Case Studies – Sooty
Sooty was referred to Bay Vets Referrals after she was being investigated at her own vets for intermittent vomiting, with diet trial not improving the condition. Sooty was experiencing periods of inappetence and lethargy as well. Her bloods highlighted issues with the liver.
Ultrasonography showed the presence of mucocele and biliary stones (cholecystolithiasis).
Sooty’s results prior to referral
Griffin S. Feline abdominal ultrasonography: what’s normal? what’s abnormal? The biliary tree, Journal of Feline Medicine and Surgery. 2019;21(5):429-441. doi:10.1177/1098612X19843212
Surgery is indicated in these cases to remove the stones from the common bile (CBD) and cystic ducts. To prevent rupture of the gall bladder it is removed also. Our surgeon performed the complex procedure. Inflammation indicative of infection was observed, and intravenous antibiosis (cefuroxime) was begun. After visual inspection of the organs, bile duct patency was checked and duodenotomy was performed to access the end of the CBD. The stones were removed, and duct was flushed. Duodenotomy was closed with simple continuous pattern. Cholecystectomy was performed (cystic duct was double ligated with non-absorbable suture material). The common bile duct was protected. A small cut biopsy was performed using a combination of electrosurgery and suture material. The abdomen was checked for active bleeding and closed routinely. Samples of liver, gall bladder and culture and sensitivity swab were sent for histology, culture & sensitivity. A nasogastric feeding tube was placed to ensure nutrition could be monitored and adequate supplementation could be administered when required.
Sooty’s results 2 days post-op
Sooty recovered well, with opioid analgesia (methadone), anti-emetic (maropitant) and antibiotics (amoxicillin and clavulanic acid) on board as well as intravenous fluid therapy (IVFT). 24 hours after surgery she had eaten a small amount, and her pain score was low: 2/16. The vet recommended increasing the time interval between analgesia doses. Within the next 24 hours, Sooty seemed to regress and became inappetent causing the prescribed analgesia to return to the higher frequency and the adding of mirtazapine to stimulate her appetite. Full blood biochemistry was also repeated to provide an insight on organ function following the surgery. As the above demonstrates, liver enzyme values were much improved so NSAIDs (meloxicam) could safely be added into the analgesia protocol. A tube feeding plan was created; 181kcal per day to be met over 6 feeds with added water to reduce the need for IVFT. The following day saw Sooty eating of her own accord again, enjoying tuna and gastro-intestinal support wet food. Her pain score remained low, and methadone was swapped for less potent buprenorphine. Her nasogastric tube was removed, she remained stable and comfortable, and discharge was arranged.

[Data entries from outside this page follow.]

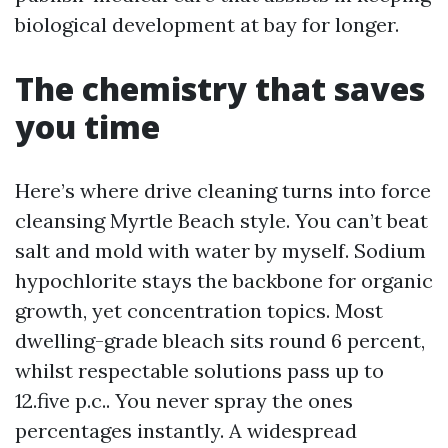
biological development at bay for longer.
The chemistry that saves
you time
Here’s where drive cleaning turns into force
cleansing Myrtle Beach style. You can’t beat
salt and mold with water by myself. Sodium
hypochlorite stays the backbone for organic
growth, yet concentration topics. Most
dwelling-grade bleach sits round 6 percent,
whilst respectable solutions pass up to
12.five p.c.. You never spray the ones
percentages instantly. A widespread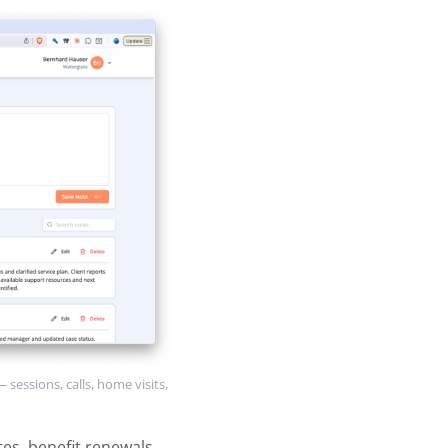
sments, and any standardized
, planned interventions, and
e.
ord of each interaction — sessions,
h other providers. This is usually
to most frequently.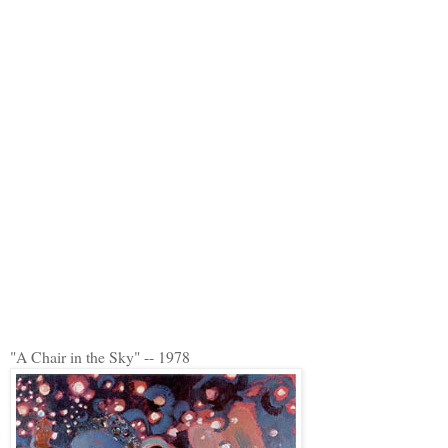
"A Chair in the Sky" -- 1978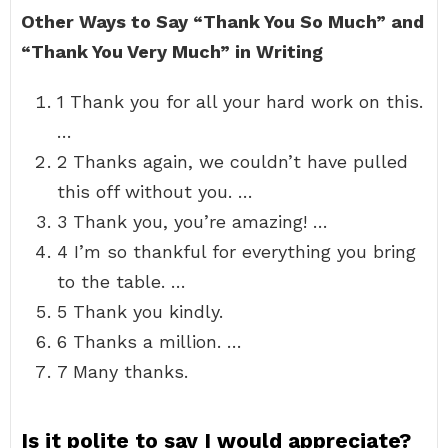
Other Ways to Say “Thank You So Much” and
“Thank You Very Much” in Writing
1 Thank you for all your hard work on this.
…
2 Thanks again, we couldn’t have pulled
this off without you. …
3 Thank you, you’re amazing! …
4 I’m so thankful for everything you bring
to the table. …
5 Thank you kindly.
6 Thanks a million. …
7 Many thanks.
Is it polite to say I would appreciate?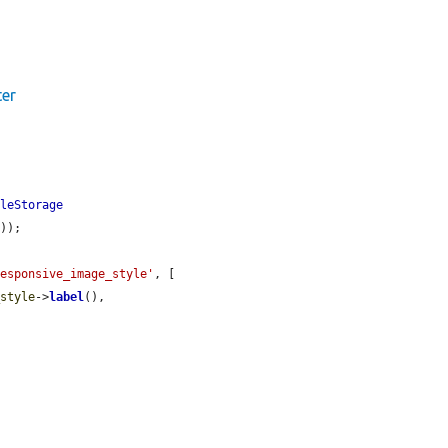
ter
yleStorage
'
));

responsive_image_style'
, [

_style
->
label
(),
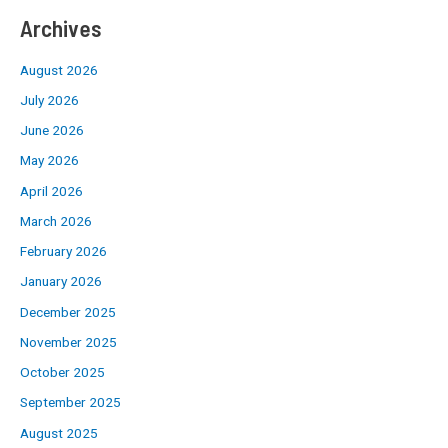
Archives
August 2026
July 2026
June 2026
May 2026
April 2026
March 2026
February 2026
January 2026
December 2025
November 2025
October 2025
September 2025
August 2025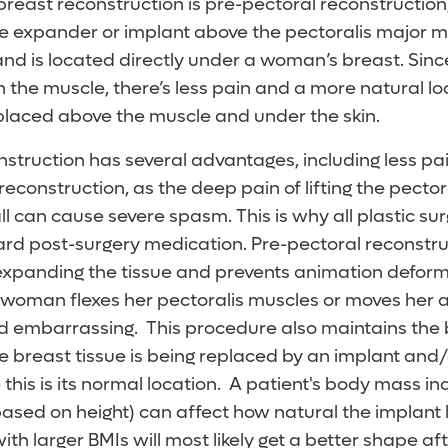
reast reconstruction is pre-pectoral reconstruction
e expander or implant above the pectoralis major mu
and is located directly under a woman’s breast. Sinc
n the muscle, there’s less pain and a more natural l
 placed above the muscle and under the skin.
nstruction has several advantages, including less pa
construction, as the deep pain of lifting the pecto
l can cause severe spasm. This is why all plastic su
ard post-surgery medication. Pre-pectoral reconstru
 expanding the tissue and prevents animation deformi
oman flexes her pectoralis muscles or moves her a
d embarrassing. This procedure also maintains the 
e breast tissue is being replaced by an implant and
 this is its normal location. A patient's body mass 
ased on height) can affect how natural the implant 
with larger BMIs will most likely get a better shape a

Lab results concluded that the presence of E. coli and mixed anaerobic bacteria were the likely cause for irritation of the liver, and already initiated antibiosis was to be continued to address this. The gall bladder irritation leading to blockage was likely to be reactive to cholecystolithiasis; inflammatory bowel disease, pancreatitis and infection eventually result in immune-mediated inflammation.